Workers have been warned against impulsive spending as the country gears for the two-pot retirement system which will give people early access to their retirement funds.
The system kicks off on September 1 and is aimed at cushioning the financially-burdened workers by allowing them to withdraw from their retirement funds.
In the current system, workers can only access their pension or provident fund when they resign or change jobs.
John Anderson, executive enablement and solutions at Alexforbes said the system was designed to strike a balance between long-term financial security and immediate financial needs.
He said this marks a significant shift from the traditional savings model and requires retirement funds to engage more proactively and directly with fund members.
He advised workers to be also vigilant and calculated when deciding to dip into their funds.
“Individuals should ensure they get advice prior to taking any action, weighing the pros and cons of their decisions. Members are encouraged to seek holistic financial advice. Strategies should include rebuilding after accessing funds, making additional voluntary contributions and utilising rewards programmes to ease financial burdens.
“As we approach the implementation date, it’s essential that individuals engage with their service providers, understand the new rules and prepare for a more flexible retirement savings journey,”

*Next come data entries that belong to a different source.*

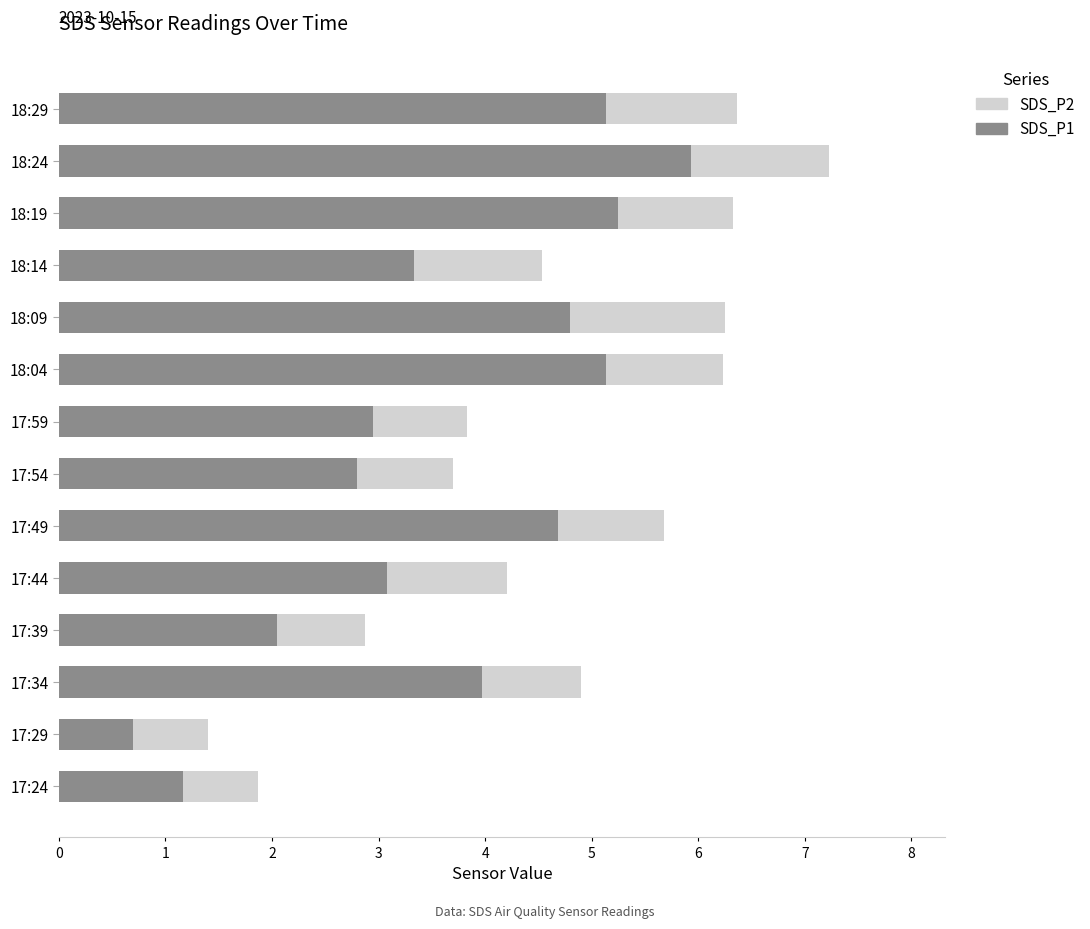

What is the total value across all series at 18:24?

7.2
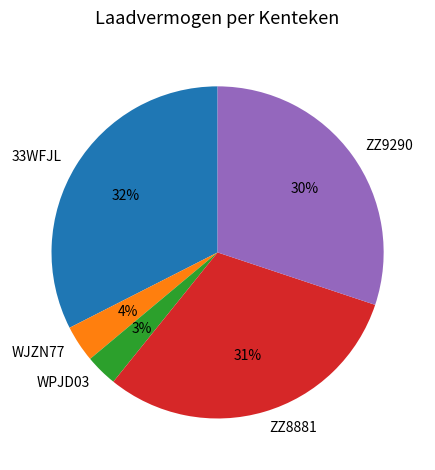

Between 33WFJL and WPJD03, which is larger?

33WFJL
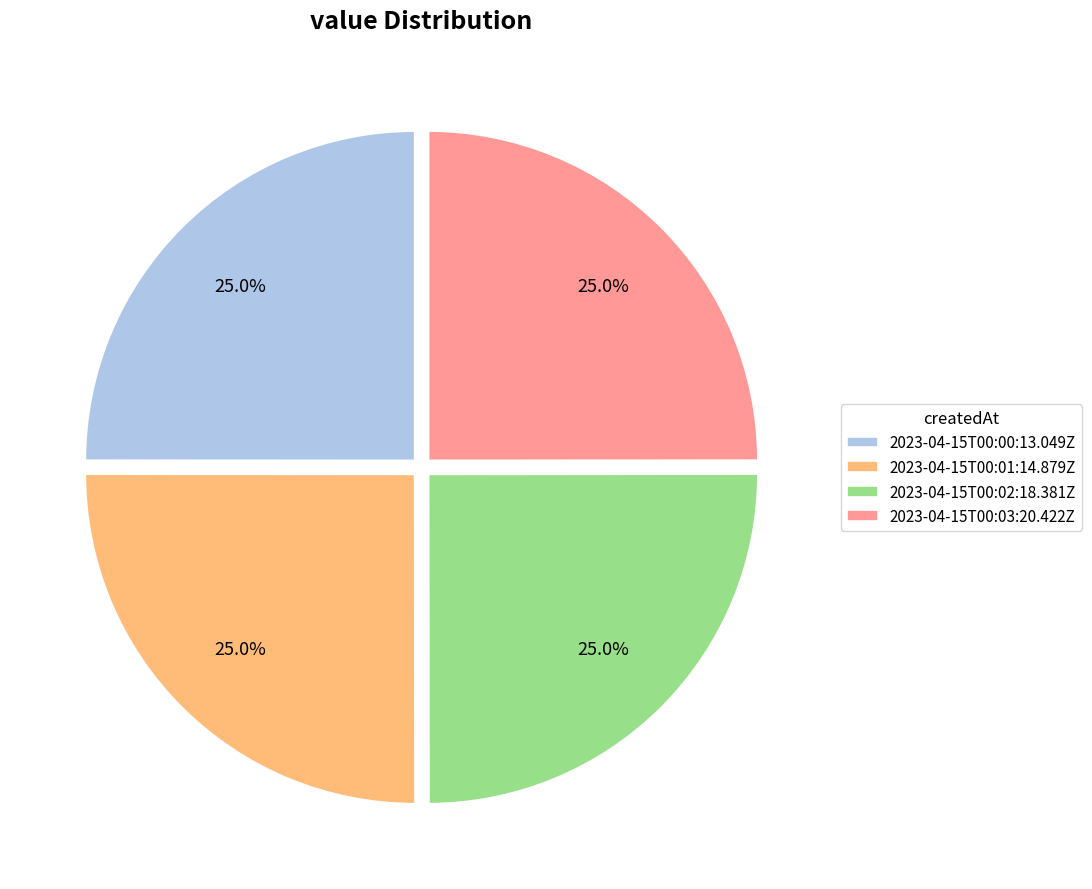

Count the number of slices in the pie.

4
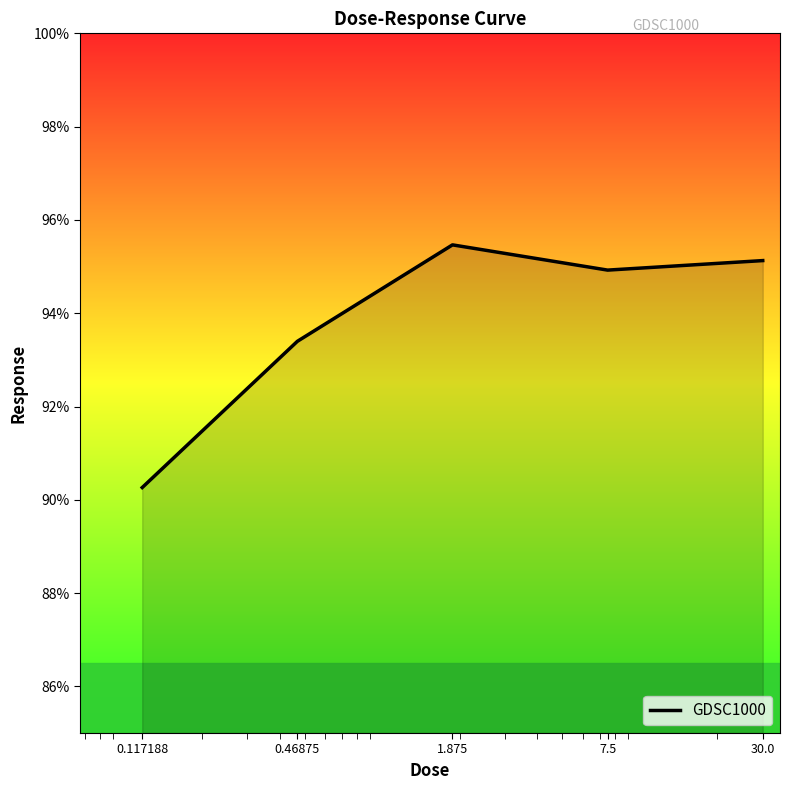

Reading left to right, list all the values displayed in this chart.

90.3	93.4	95.5	94.9	95.1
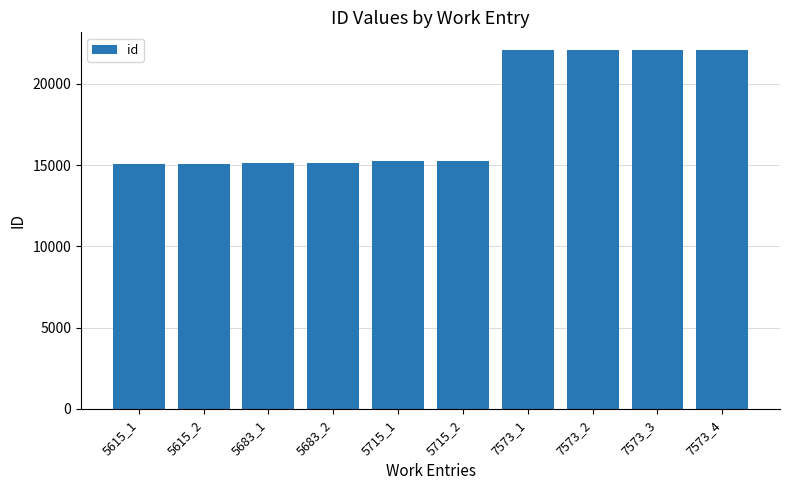

Is it true that the value at 7573_4 is 39235?

False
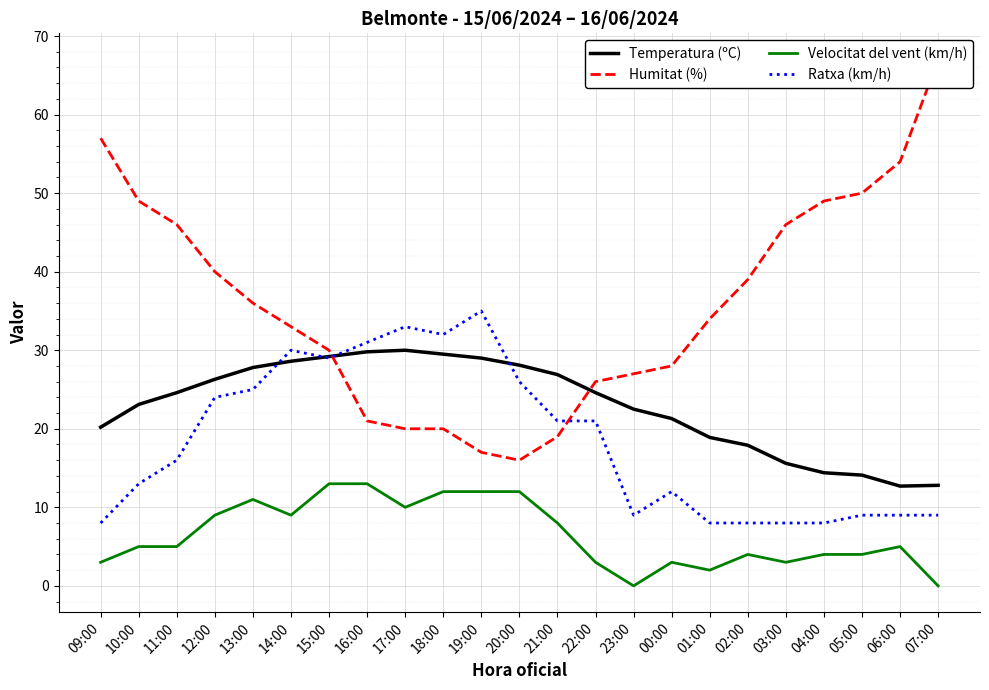

What is the spread (max minus min) of values at 21:00?

18.9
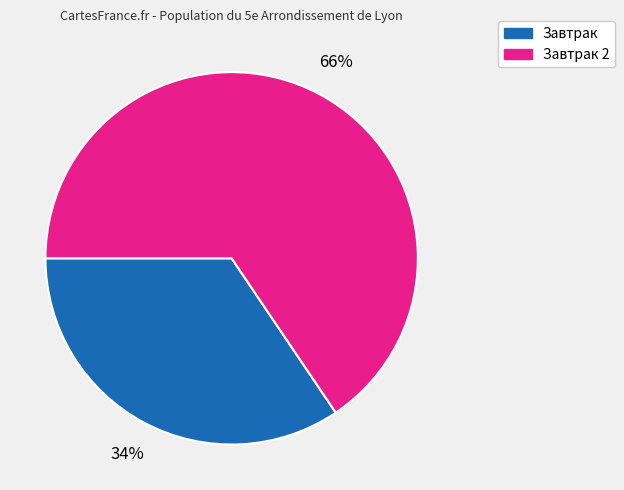

Does any single category account for the majority?

Yes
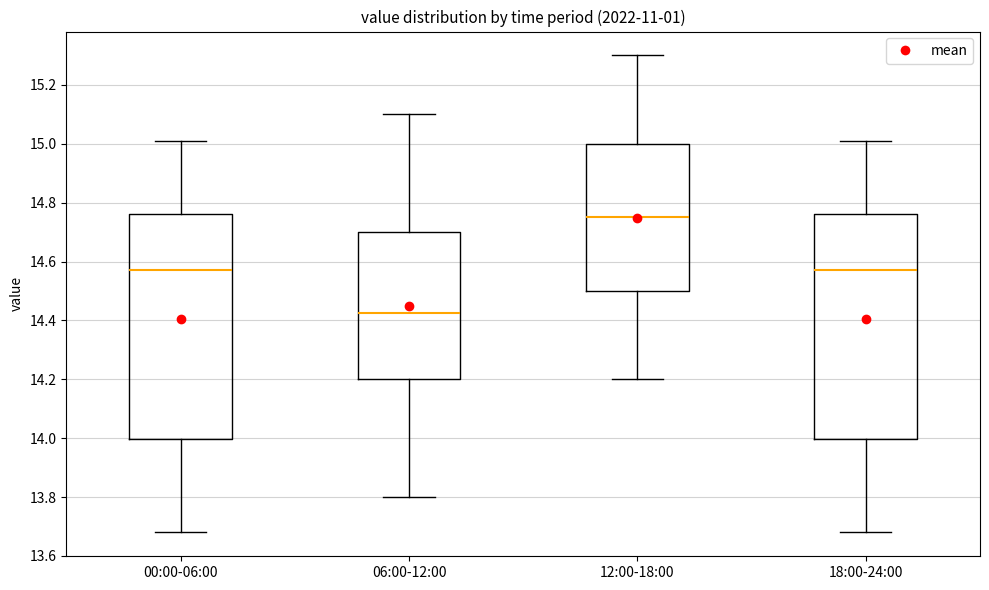

Which box's median line is the highest?

12:00-18:00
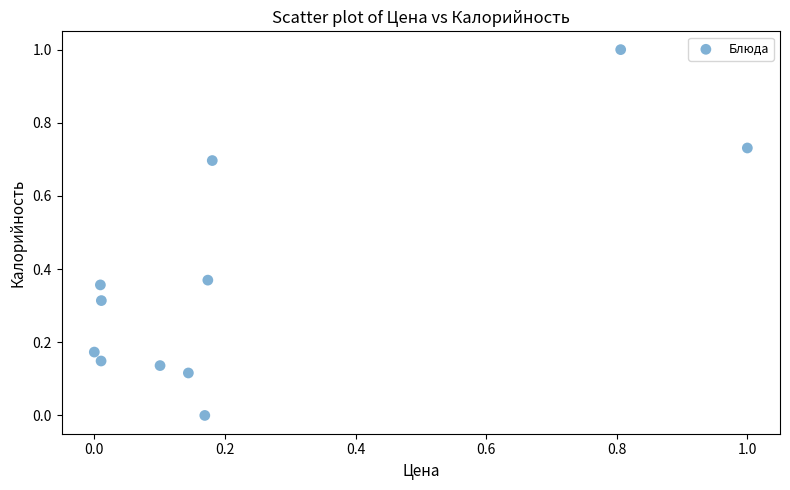

What is the range of Y values (max minus min)?

1.0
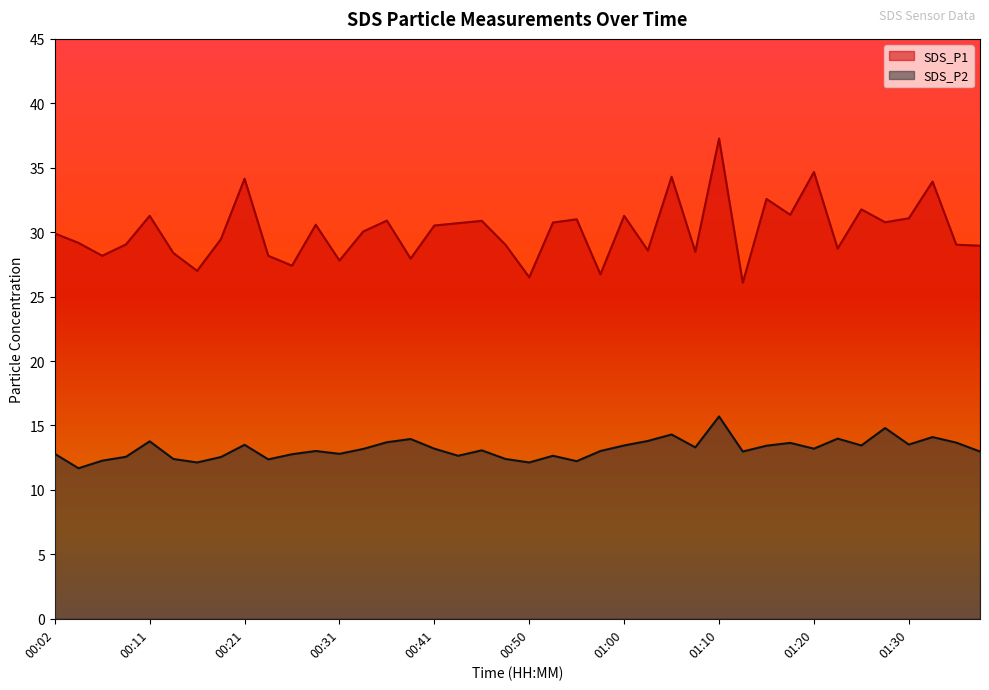

List the labels in order of SDS_P1 value, largest first.

01:10, 01:20, 01:05, 00:21, 01:32, 01:15, 01:25, 01:17, 00:11, 01:00, 01:30, 00:55, 00:36, 00:46, 01:27, 00:53, 00:43, 00:28, 00:41, 00:33, 00:02, 00:19, 00:04, 00:09, 01:34, 00:48, 01:37, 01:22, 01:03, 01:08, 00:14, 00:06, 00:24, 00:38, 00:31, 00:26, 00:16, 00:58, 00:50, 01:12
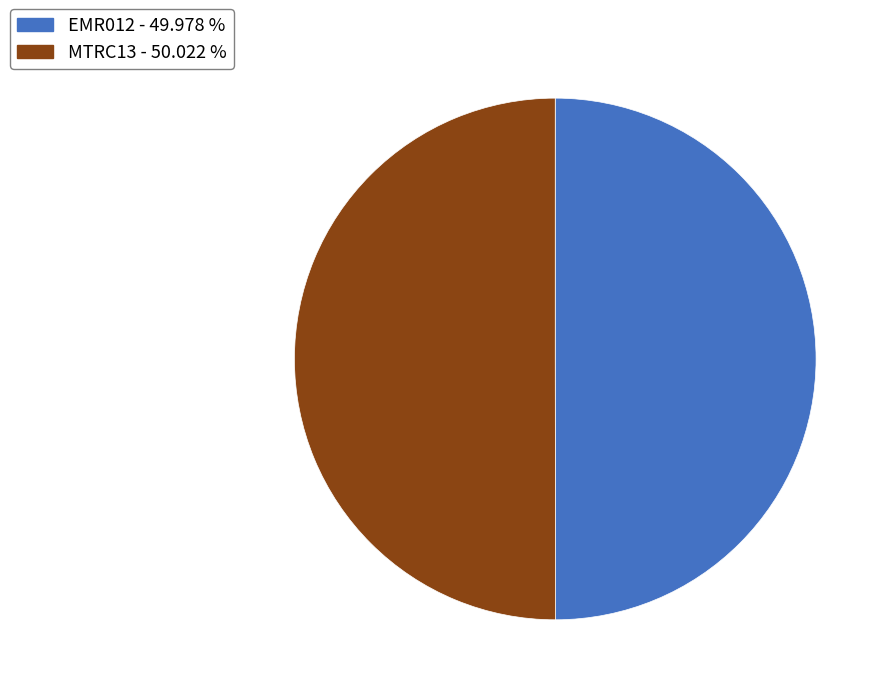

True or false: MTRC13 accounts for 45% of the total.

False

— John Anderson, executive enablement and solutions at Alexforbes
“As we approach the implementation date, it’s essential that individuals engage with their service providers, understand the new rules and prepare for a more flexible retirement savings journey,” said Anderson.
The two-pot retirement system is for any South African who has a pension fund, provident fund, retirement annuity, or preservation fund.
It excludes legacy retirement annuity funds, beneficiary funds, unclaimed benefit funds and pensioners.
It also excludes those who were 55 years or older on March 1 2021 and have remained a member of the same provident fund.
These members can choose to opt into the two-pot system. They have until September 1 2025 to decide.
The system will divide member benefits into two pots; the saving pot and the retirement pot. Members will have the option to make one taxable withdrawal per year from the savings pot. The minimum withdrawal amount is R2,000.
At retirement, lump-sum withdrawals from the savings component are taxed according to the retirement fund lump-sum benefits table.
The first R550,000 is tax-free.
A pre-retirement withdrawal could also push a member who is at the upper end of his or her marginal tax bracket into the next tax bracket.
Anderson said withdrawal will not be instant and that some individuals may encounter special additional requirements before gaining access to their savings pot.
“Some of the delays will include consent being required by a non-member spouse where divorce proceedings are underway. At time where the member has a pension-backed housing loan in place, a check needs to be undertaken to ensure that the member will have sufficient money to cover the loan following the withdrawal. Sometime individual’s tax issues might cause delays.
“It’s important to ensure that administrators have covered all the various scenarios in ensuring the fund is ready for the new environment,” said Anderson.
Anderson said fund administrators will charge a fee to process withdrawals from the savings component and different providers have decided on different payment models, either a fixed fee or a sliding scale.
What should providers be doing right now?
The first deadline of importance for retirement funds is July 15 2024, which is the final date for all retirement funds to submit their rules amendments for registration if they are to be assured that their rules are registered and approved before September 1, says Guy Chennells, chief commercial officer of Discovery corporate and employee benefits.
“Retirement funds submitting rule amendments after July 15 stand the risk of their rules amendments not being registered in time which will result in the delay of implementing two-pot and paying out savings withdrawal claims,” said Chennells.
“Failure to register rule amendments for two-pot implementation with the Financial Services Conduct Authority (FSCA) by September 1 will mean no savings withdrawal claims can be paid from the fund. This could also impact the tax approval status of retirement funds when the South African Revenue Services (SARS) does their annual tax assessments.
“If retirement funds lose their tax approval status, it will mean that contributions to retirement funds are then no longer tax deductible and employers could have an industrial relations disaster on their hands.”